__Work request__: Return the data below exactly, but only from the line containing "9: (681, 335, 13.02)" through the line containing "57: (871, 459, 13.75)", with both of those lines included.
Raw data section start
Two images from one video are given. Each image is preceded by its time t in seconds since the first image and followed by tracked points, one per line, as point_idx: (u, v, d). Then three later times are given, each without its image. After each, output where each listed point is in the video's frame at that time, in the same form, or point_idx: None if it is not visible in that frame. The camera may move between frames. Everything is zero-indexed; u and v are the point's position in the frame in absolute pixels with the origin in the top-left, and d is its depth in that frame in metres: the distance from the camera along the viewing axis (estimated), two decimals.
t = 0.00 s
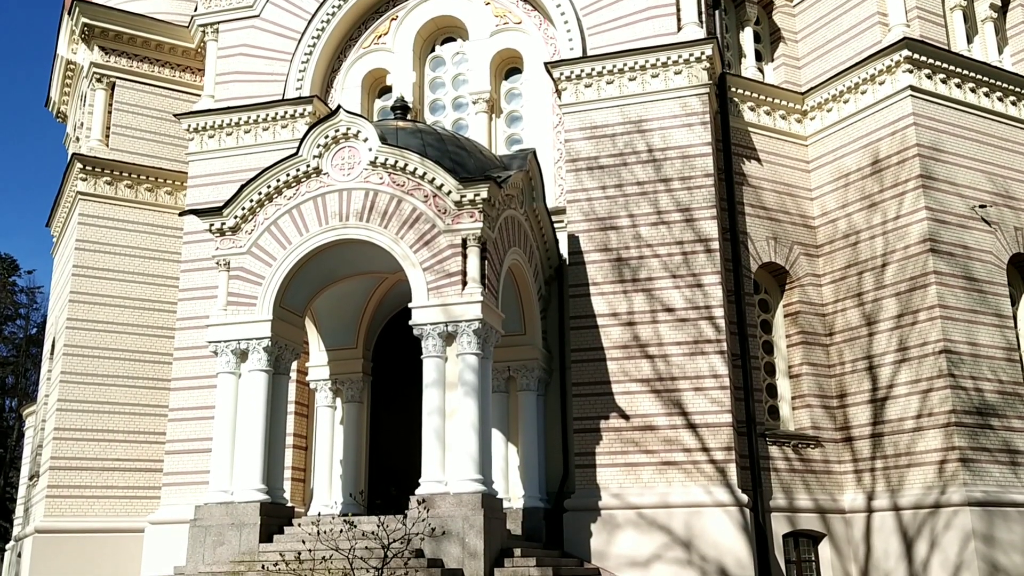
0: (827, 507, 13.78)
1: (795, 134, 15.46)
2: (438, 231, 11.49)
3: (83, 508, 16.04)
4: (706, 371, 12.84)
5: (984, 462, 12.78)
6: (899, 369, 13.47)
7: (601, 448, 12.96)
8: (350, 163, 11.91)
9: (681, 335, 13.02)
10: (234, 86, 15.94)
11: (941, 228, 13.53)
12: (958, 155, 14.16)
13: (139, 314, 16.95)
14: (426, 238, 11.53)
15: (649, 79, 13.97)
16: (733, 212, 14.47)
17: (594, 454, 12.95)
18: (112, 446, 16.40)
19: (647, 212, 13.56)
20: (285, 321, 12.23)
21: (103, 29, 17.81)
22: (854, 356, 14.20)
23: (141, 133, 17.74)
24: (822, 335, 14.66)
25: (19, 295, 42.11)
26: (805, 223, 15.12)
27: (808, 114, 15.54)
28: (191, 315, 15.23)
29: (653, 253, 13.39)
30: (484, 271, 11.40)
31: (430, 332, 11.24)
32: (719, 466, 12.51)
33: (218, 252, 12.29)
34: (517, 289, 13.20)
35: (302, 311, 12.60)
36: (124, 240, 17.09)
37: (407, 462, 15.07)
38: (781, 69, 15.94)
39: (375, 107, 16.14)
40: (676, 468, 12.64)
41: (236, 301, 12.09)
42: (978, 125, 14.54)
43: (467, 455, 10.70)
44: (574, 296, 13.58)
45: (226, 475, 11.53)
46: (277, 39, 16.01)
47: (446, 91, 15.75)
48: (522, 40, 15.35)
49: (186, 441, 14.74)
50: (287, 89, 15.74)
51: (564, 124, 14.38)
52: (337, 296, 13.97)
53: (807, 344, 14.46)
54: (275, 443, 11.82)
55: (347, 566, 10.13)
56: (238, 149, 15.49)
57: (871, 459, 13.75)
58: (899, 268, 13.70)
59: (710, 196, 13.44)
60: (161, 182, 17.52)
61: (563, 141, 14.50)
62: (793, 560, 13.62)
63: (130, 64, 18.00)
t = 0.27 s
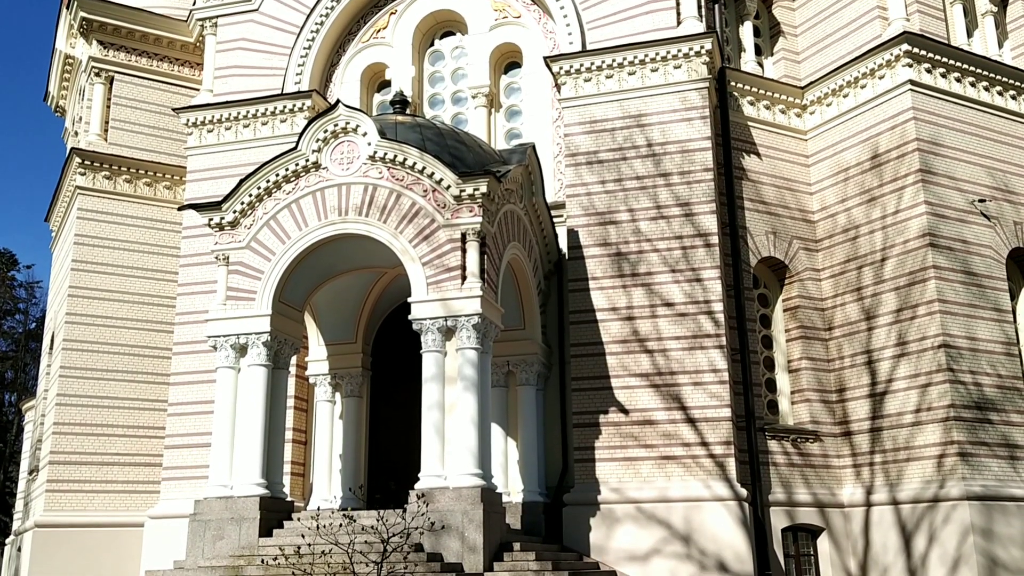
Raw data section end
__Response for this exercise__:
9: (681, 335, 13.02)
10: (234, 86, 15.94)
11: (941, 228, 13.53)
12: (958, 155, 14.16)
13: (139, 314, 16.95)
14: (426, 238, 11.53)
15: (649, 79, 13.97)
16: (733, 212, 14.47)
17: (594, 454, 12.95)
18: (112, 446, 16.40)
19: (647, 212, 13.56)
20: (285, 321, 12.23)
21: (103, 29, 17.81)
22: (854, 356, 14.20)
23: (141, 133, 17.74)
24: (822, 335, 14.66)
25: (19, 295, 42.11)
26: (805, 223, 15.12)
27: (808, 114, 15.54)
28: (191, 315, 15.23)
29: (653, 253, 13.39)
30: (484, 271, 11.40)
31: (430, 332, 11.24)
32: (719, 466, 12.51)
33: (218, 252, 12.29)
34: (517, 289, 13.20)
35: (302, 311, 12.60)
36: (124, 240, 17.09)
37: (407, 462, 15.07)
38: (781, 69, 15.94)
39: (375, 107, 16.14)
40: (676, 468, 12.64)
41: (236, 301, 12.09)
42: (978, 125, 14.54)
43: (467, 455, 10.70)
44: (574, 296, 13.58)
45: (226, 475, 11.53)
46: (277, 39, 16.01)
47: (446, 91, 15.75)
48: (522, 40, 15.35)
49: (186, 441, 14.74)
50: (287, 89, 15.74)
51: (564, 124, 14.38)
52: (337, 296, 13.97)
53: (807, 344, 14.46)
54: (275, 443, 11.82)
55: (347, 566, 10.13)
56: (238, 149, 15.49)
57: (871, 459, 13.75)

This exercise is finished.